I do not consider these to be true libertarians because inevitably they turn into mouthpieces for self-centered de facto despots who want no checks on their right to enslave others. They also hold that the people are stupid and that only their gods offer a true creative impulse. They point to Frank Lloyd Wright as an example of their genius, not mentioning that every one of his stylish Prarie-Style houses is falling down because he did not listen to contemporaries who warned him that they needed more structural support. They never speak up to the fact that you can be fired for criticizing your boss, that the moment you walk in your workplace in the morning, you lose your rights to freedom of speech and freedom to organize into unions. Corporations severely limit what you can say within them and what changes you make within them. Only those whose imaginations end at the board room door think that they offer ultimate freedom.
There are true capitalist libertarians, but these I have mentioned do not fit the criteria. As a socialist libertarian, I hold firm on the principle that I must not only be free to speak, but ready to listen to reasonable points of view. Where the capitalist libertarian puts the emphasis on protecting the making of money, I put it on protecting what we hold in common. I style myself after John Stuart Mill who held that it was for the good of the community that we must have freedom of speech, that even stupid points of view must be allowed their day if only to show their stupidity.

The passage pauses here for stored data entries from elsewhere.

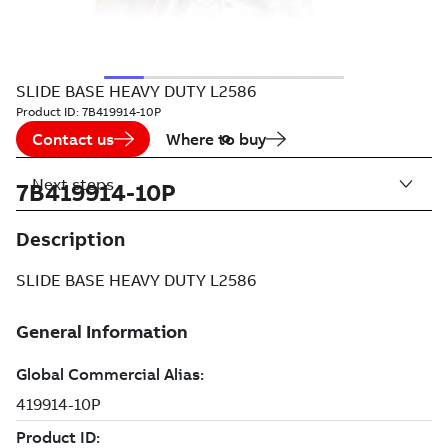
SLIDE BASE HEAVY DUTY L2586
Product ID:
7B419914-10P
Contact us
Where to buy
Next steps
7B419914-10P
Description
SLIDE BASE HEAVY DUTY L2586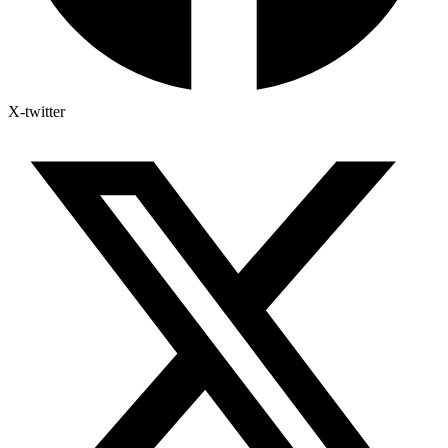
X-twitter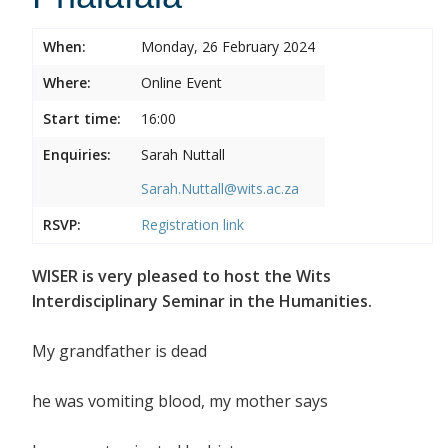
When:
Monday, 26 February 2024
Where:
Online Event
Start time:
16:00
Enquiries:
Sarah Nuttall
Sarah.Nuttall@wits.ac.za
RSVP:
Registration link
WISER is very pleased to host the Wits
Interdisciplinary Seminar in the Humanities.
My grandfather is dead
he was vomiting blood, my mother says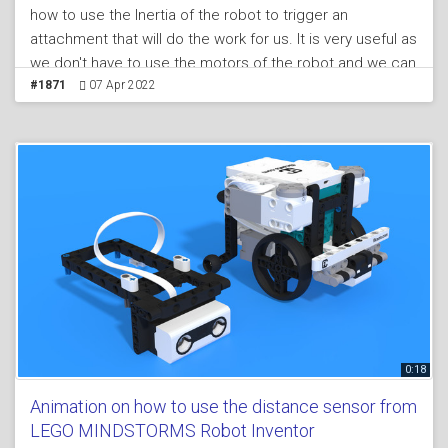
how to use the Inertia of the robot to trigger an
attachment that will do the work for us. It is very useful as
we don't have to use the motors of the robot and we can
afford to use the motors for other things.
#1871
07 Apr 2022
0:18
Animation on how to use the distance sensor from
LEGO MINDSTORMS Robot Inventor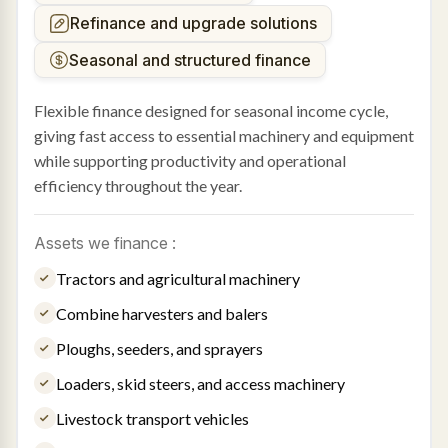
Refinance and upgrade solutions
Seasonal and structured finance
Flexible finance designed for seasonal income cycle,
giving fast access to essential machinery and equipment
while supporting productivity and operational
efficiency throughout the year.
Assets we finance :
Tractors and agricultural machinery
Combine harvesters and balers
Ploughs, seeders, and sprayers
Loaders, skid steers, and access machinery
Livestock transport vehicles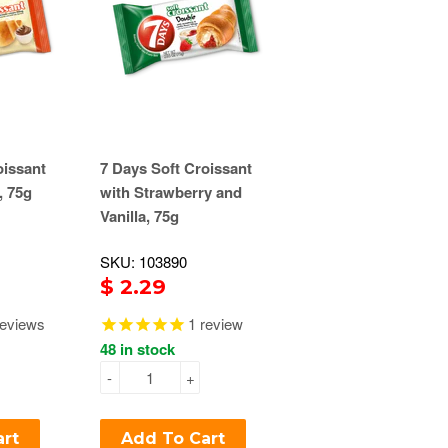
oissant
7 Days Soft Croissant
, 75g
with Strawberry and
Vanilla, 75g
SKU: 103890
$ 2.29
eviews
1
review
48 in stock
-
+
art
Add To Cart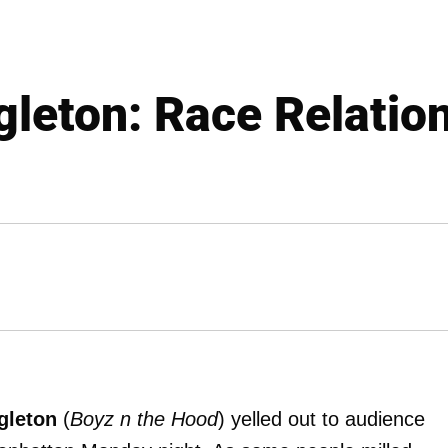
gleton: Race Relation
gleton
(
Boyz n the Hood
) yelled out to audience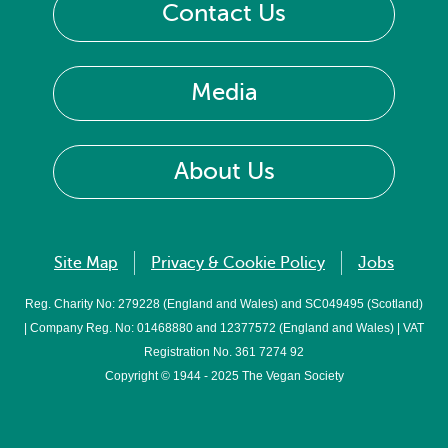
Contact Us
Media
About Us
Site Map
Privacy & Cookie Policy
Jobs
Reg. Charity No: 279228 (England and Wales) and SC049495 (Scotland)
| Company Reg. No: 01468880 and 12377572 (England and Wales) | VAT
Registration No. 361 7274 92
Copyright © 1944 - 2025 The Vegan Society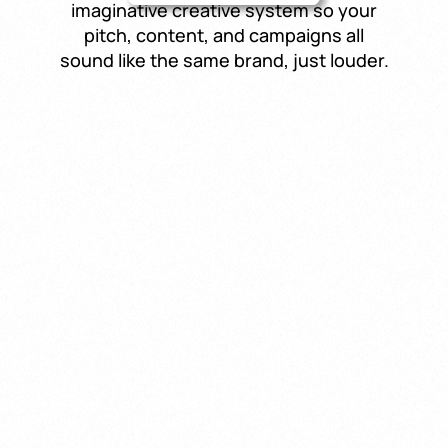
imaginative creative system so your
pitch, content, and campaigns all
sound like the same brand, just louder.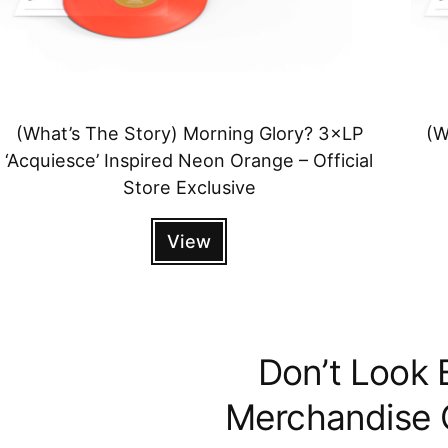
(What’s The Story) Morning Glory? 3×LP
(W
‘Acquiesce’ Inspired Neon Orange – Official
Store Exclusive
View
Don’t Look 
Merchandise C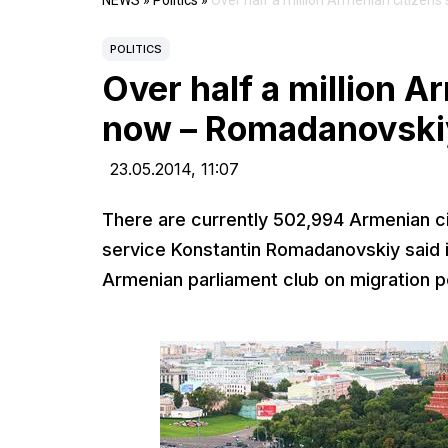
NEWS
»
Politics
»
Over half a million Armenian citizen
POLITICS
Over half a million A
now – Romadanovski
23.05.2014,
11:07
There are currently 502,994 Armenian cit
service Konstantin Romadanovskiy said i
Armenian parliament club on migration po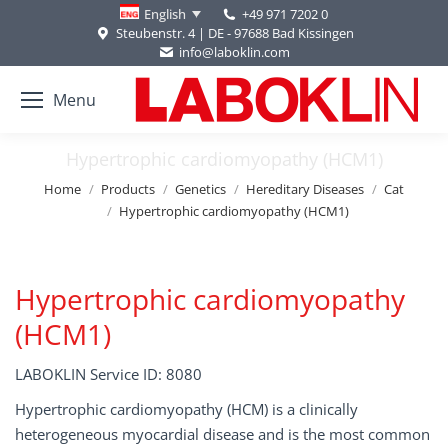
+49 971 7202 0
English
Steubenstr. 4 | DE - 97688 Bad Kissingen
info@laboklin.com
Menu
Hypertrophic cardiomyopathy (HCM1)
You are here:
Home
Products
Genetics
Hereditary Diseases
Cat
Hypertrophic cardiomyopathy (HCM1)
Hypertrophic cardiomyopathy
(HCM1)
LABOKLIN Service ID: 8080
Hypertrophic cardiomyopathy (HCM) is a clinically
heterogeneous myocardial disease and is the most common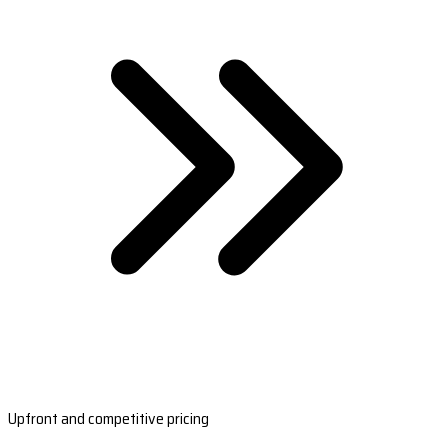
Upfront and competitive pricing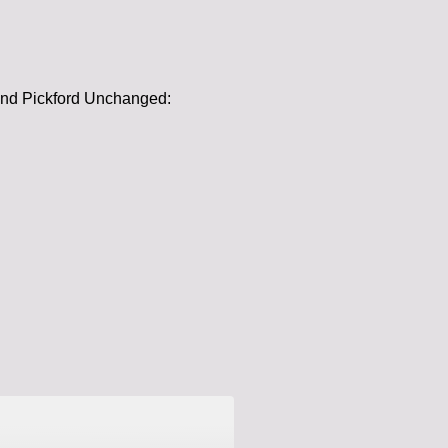
 and Pickford Unchanged: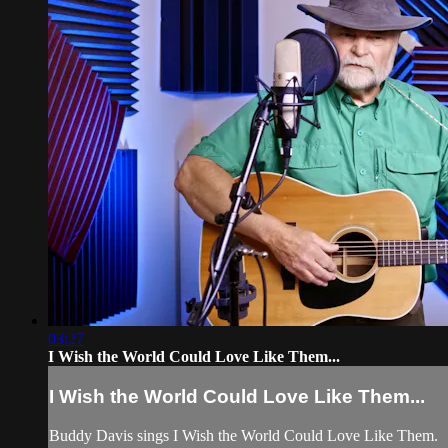
03:27
I Wish the World Could Love Like Them...
I Wish the World Could Love Like Them...
Buddy Davis sings I Wish the World Could Love Like Them.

All libertarians hold that any law should be carefully considered. Is social pressure enough? Is the damage being done by the act physically real and prosecutable? The socialist libertarian goes on to ask does this law benefit only one person or the whole community? We allow no despots in socialist libertarianism, we prevent no organization of people within the greater body politic. We thus oppose not only the excesses of Capitalism, but those of Communism as well. Russia failed because it did not allow correction of its economy by free voices. It failed because it was taken over by conservative leadership. It failed because it did not respect diversity in outlook. The socialist libertarian holds that diversity is a good thing, that free markets do benefit us in some affairs, but in things we all share — water purification systems, electricity, roads, police and fire, parkland — profit can only warp and seduce us towards authoritarianism and loss of resources. A socialist libertarian does not enter the house of the man who wants to be self-sustaining in energy because there is no need to have him for the sake of profit. For this reason and for reasons of better air and water quality (things that are shared by everyone), it is the socialist libertarian who champions solar energy and other clean fuels. Only under our present system of capitalist authoritarianism are contracts made to limit energy independence. Capitalist libertarians, too, love these things, but only the socialist libertarian takes steps to allow everyone to have the means of independence in their lives, to supplement incomes and make it possible for everyone to put a solar generator on her or his roof if he/she desires. This is one of the reasons why I am a socialist libertarian: it puts all people first. It does not naively say that only through selfishness can there be freedom. We’ve seen too many despots rise on selfishness and we’re looking, encouraging other ways.
Turning the jerk who I saw fossil-collecting was not inconsistent with this view. Community property exists for all people. All libertarians believe that there should be some laws. The question is what do they protect first: private interest or the good of all the people?